Both measures were welcomed by the financial services industry.
“We wholeheartedly welcome the Chancellor’s decision to do away with stamp duty tax on UK domiciled funds and AIM shares,” said Tony Stenning, Head of UK Retail at BlackRock.
“These have long been perceived as stealth taxes hampering savers’ needs for their money to work as hard as possible for them, particularly during these hard times of low interest rates.”
Fund management industry association the IMA said it will help Britain, already a hub for portfolio management, compete as a location for funds and their support services.
While London and Edinburgh are the locations for teams of fund managers at blue chip firms like Schroders and Aberdeen Asset Management, more funds are domiciled in Dublin and Luxembourg.

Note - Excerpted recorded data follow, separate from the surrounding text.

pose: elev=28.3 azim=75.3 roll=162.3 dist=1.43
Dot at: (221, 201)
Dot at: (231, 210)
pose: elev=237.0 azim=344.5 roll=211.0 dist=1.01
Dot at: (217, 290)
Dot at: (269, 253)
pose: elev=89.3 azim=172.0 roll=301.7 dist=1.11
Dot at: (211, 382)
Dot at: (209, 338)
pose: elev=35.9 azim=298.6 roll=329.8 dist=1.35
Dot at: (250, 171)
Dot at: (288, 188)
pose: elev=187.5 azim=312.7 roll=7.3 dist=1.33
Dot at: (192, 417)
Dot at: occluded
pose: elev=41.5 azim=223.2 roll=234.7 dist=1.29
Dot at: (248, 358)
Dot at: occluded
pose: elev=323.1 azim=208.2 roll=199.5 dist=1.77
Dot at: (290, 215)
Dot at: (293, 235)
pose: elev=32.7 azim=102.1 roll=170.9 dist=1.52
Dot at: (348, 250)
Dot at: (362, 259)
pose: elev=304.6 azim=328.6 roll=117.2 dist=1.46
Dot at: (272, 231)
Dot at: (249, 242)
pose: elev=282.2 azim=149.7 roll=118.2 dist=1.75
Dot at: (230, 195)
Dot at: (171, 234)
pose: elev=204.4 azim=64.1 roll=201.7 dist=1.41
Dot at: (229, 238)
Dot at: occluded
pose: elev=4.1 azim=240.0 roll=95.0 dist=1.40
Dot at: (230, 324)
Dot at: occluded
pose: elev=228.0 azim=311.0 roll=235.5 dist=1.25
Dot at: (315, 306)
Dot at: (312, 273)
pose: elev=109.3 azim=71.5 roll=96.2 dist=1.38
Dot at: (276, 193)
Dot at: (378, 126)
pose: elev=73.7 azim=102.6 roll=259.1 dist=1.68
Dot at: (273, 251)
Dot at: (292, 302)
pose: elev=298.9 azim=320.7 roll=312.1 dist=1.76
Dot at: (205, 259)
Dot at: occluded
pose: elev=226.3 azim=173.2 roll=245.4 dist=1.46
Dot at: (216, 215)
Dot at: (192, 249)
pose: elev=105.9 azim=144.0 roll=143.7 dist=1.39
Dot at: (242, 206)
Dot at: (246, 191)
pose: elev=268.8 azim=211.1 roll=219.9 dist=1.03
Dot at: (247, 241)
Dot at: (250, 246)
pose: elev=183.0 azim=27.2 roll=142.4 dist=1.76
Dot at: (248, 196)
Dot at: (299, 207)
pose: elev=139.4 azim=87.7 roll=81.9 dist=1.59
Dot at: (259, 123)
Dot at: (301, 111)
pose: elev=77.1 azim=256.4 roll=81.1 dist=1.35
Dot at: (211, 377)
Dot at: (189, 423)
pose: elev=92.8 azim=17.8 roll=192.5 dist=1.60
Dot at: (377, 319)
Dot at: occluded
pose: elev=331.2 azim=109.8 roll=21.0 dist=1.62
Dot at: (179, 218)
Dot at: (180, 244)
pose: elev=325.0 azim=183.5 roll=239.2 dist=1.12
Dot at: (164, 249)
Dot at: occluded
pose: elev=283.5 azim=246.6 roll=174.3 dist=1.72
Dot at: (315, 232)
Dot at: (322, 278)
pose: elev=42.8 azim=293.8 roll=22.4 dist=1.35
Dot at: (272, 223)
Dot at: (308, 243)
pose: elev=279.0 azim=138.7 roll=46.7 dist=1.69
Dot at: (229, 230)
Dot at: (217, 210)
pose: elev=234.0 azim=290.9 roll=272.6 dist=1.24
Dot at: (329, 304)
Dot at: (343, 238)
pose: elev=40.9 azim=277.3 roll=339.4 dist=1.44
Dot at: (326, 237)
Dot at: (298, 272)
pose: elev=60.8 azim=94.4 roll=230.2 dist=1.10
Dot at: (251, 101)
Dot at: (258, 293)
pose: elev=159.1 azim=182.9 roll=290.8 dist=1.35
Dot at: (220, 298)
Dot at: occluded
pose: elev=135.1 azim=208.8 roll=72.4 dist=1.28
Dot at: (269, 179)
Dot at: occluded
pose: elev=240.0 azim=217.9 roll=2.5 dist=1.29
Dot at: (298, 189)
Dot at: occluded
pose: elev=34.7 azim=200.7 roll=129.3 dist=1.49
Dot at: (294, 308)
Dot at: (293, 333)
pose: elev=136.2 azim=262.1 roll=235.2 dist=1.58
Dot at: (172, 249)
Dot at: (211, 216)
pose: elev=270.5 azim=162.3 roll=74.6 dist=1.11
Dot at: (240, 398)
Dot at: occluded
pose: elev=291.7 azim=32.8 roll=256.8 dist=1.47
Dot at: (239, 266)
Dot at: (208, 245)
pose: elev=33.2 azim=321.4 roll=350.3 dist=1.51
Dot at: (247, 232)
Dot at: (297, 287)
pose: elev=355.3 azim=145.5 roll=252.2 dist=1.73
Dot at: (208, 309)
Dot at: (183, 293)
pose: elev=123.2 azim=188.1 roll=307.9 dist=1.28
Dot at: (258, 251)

According to Lipper, a Thomson Reuters company that tracks the funds industry, around $1.24 trillion of mutual fund assets are domiciled in Dublin and $2.8 trillion in Luxembourg compared with around $1.1 trillion in the UK.
“Locations that don’t have the asset management are now effectively providing more support services than we are,” Daniel Godfrey, Chief Executive of the IMA told Reuters.
“(The UK government) has recognised the point that those support services are not necessarily a small adjunct to asset management.”
The abolition of stamp duty on trading shares on London’s junior market AIM has long been called for by small businesses and their advisors who say it will help improve the availability of equity funding at a time when bank lending is constrained.
“The removal of stamp duty on trading in AIM quoted stocks is a very significant event for the growth market,” said Philip Secrett, Partner at Grant Thornton UK.
“Coupled with the recent rallies in global equity markets, this stimulus should contribute to the growing momentum of confidence and drive larger volumes of funds towards existing AIM companies and new IPOs.”